• EXERCISES TO COMPLETE
1: In the forum thread about the SE 3 practice exam, name each distinct username that appears as the poster of a post.
2: Transcribe the passage of the SE 3 practice exam thread starting with "## epitome1170 (Oct" and going on through "others be helpful?", keeping every character as it appears.
3: Finish out the next part of the forum thread on the SE 3 practice exam, picking up directly after its last line.

# SE 3 Practice Exam



## epitome1170 (Sep 17, 2011)

Does anyone know where I can get a SE3 practice exam for Washington (or California)... with the answers for the sample questions would be best?


----------



## kevo_55 (Sep 19, 2011)

Well, there is no offical full sample exam but the CA board has given some sample questions here: http://www.pels.ca.gov/applicants/se_sample_exam.pdf

They don't give any answers but this is better than nothing.

I hope this helps!


----------



## epitome1170 (Sep 19, 2011)

kevo_55 said:


> Well, there is no offical full sample exam but the CA board has given some sample questions here: http://www.pels.ca.gov/applicants/se_sample_exam.pdf
> They don't give any answers but this is better than nothing.
> 
> I hope this helps!


Yeah, I have that alreadyand was hoping for something more as well.

Thanks.


----------



## epitome1170 (Oct 4, 2011)

In the AISC 341-05 there are example problems, does anyone thinks these are good examples (and the only examples) or the special systems to have for the exam? Or would others be helpful?

If others are needed, are there any sources for fully worked examples of SMF, SCBF, etc?


----------



## McEngr (Oct 4, 2011)

• SOURCE DATA
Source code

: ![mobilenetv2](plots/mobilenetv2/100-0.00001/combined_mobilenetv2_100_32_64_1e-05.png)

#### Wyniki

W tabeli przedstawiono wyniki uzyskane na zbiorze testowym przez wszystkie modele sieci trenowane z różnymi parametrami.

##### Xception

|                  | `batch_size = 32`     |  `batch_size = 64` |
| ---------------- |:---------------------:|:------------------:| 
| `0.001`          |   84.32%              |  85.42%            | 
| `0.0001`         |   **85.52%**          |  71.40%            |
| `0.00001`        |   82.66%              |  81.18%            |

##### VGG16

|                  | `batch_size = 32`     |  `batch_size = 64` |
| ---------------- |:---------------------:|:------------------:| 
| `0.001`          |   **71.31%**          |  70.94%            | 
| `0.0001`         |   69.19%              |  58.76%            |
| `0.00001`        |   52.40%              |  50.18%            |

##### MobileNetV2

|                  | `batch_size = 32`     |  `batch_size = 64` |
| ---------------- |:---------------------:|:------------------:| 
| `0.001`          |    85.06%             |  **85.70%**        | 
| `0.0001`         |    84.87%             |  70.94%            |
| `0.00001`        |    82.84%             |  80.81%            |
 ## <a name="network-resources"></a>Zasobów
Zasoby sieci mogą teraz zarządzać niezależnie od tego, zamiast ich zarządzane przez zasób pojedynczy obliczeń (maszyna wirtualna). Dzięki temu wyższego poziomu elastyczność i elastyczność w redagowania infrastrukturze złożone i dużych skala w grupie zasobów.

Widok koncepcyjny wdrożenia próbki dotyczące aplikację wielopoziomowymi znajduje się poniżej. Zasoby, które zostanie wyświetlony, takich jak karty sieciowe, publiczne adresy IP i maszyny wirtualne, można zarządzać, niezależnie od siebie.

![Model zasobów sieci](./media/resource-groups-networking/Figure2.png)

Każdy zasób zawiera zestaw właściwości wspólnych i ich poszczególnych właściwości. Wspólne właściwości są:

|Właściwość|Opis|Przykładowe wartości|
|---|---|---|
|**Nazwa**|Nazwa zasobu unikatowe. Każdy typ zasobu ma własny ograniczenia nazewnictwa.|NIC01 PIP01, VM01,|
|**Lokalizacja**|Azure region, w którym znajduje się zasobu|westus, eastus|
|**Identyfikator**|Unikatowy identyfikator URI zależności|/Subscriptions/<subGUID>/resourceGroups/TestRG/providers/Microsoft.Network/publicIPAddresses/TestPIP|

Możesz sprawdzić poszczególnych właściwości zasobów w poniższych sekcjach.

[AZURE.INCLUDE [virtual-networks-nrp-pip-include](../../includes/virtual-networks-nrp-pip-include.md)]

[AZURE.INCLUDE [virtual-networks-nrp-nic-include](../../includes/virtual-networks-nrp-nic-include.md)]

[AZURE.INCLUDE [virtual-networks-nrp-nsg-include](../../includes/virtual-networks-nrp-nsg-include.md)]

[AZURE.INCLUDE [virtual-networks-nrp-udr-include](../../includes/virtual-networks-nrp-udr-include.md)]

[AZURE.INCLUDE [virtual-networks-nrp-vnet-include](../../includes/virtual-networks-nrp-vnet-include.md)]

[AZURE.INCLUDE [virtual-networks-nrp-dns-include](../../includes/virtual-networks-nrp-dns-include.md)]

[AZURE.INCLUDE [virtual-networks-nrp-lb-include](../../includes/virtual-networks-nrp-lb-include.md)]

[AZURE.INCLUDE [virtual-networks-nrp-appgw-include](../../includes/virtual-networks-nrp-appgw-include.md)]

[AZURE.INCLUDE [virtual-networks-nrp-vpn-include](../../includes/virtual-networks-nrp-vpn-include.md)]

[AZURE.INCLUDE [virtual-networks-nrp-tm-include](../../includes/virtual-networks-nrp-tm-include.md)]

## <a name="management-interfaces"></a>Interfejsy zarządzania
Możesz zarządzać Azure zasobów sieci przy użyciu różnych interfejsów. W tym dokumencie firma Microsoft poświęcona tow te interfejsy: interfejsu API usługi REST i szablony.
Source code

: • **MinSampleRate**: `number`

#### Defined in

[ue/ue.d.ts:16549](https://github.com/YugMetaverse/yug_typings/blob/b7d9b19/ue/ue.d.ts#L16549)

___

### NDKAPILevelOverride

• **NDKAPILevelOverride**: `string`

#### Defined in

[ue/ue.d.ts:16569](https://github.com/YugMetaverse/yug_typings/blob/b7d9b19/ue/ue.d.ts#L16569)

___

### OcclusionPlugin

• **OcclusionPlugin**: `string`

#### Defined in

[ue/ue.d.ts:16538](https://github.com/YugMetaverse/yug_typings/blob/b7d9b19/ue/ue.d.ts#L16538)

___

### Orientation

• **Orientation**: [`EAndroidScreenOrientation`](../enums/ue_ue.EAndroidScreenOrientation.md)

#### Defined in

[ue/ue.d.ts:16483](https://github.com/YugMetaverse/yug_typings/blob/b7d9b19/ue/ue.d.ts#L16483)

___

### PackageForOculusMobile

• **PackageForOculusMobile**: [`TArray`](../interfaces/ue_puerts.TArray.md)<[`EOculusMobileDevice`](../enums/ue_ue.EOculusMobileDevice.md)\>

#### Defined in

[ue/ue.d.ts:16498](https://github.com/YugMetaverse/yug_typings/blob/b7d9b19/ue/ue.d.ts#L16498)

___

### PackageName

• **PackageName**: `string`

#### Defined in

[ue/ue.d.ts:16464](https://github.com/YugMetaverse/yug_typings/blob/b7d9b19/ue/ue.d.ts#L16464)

• ACTIVITY ANSWERS
1: epitome1170, kevo_55, McEngr

2:
## epitome1170 (Oct 4, 2011)

In the AISC 341-05 there are example problems, does anyone thinks these are good examples (and the only examples) or the special systems to have for the exam? Or would others be helpful?

3:
epitome1170 said:


> In the AISC 341-05 there are example problems, does anyone thinks these are good examples (and the only examples) or the special systems to have for the exam? Or would others be helpful?
> If others are needed, are there any sources for fully worked examples of SMF, SCBF, etc?


SEAOC Seismic Design Manual Vol III is good.


----------



## epitome1170 (Oct 5, 2011)

McEngr said:


> epitome1170 said:
> 
> 
> > In the AISC 341-05 there are example problems, does anyone thinks these are good examples (and the only examples) or the special systems to have for the exam? Or would others be helpful?
> ...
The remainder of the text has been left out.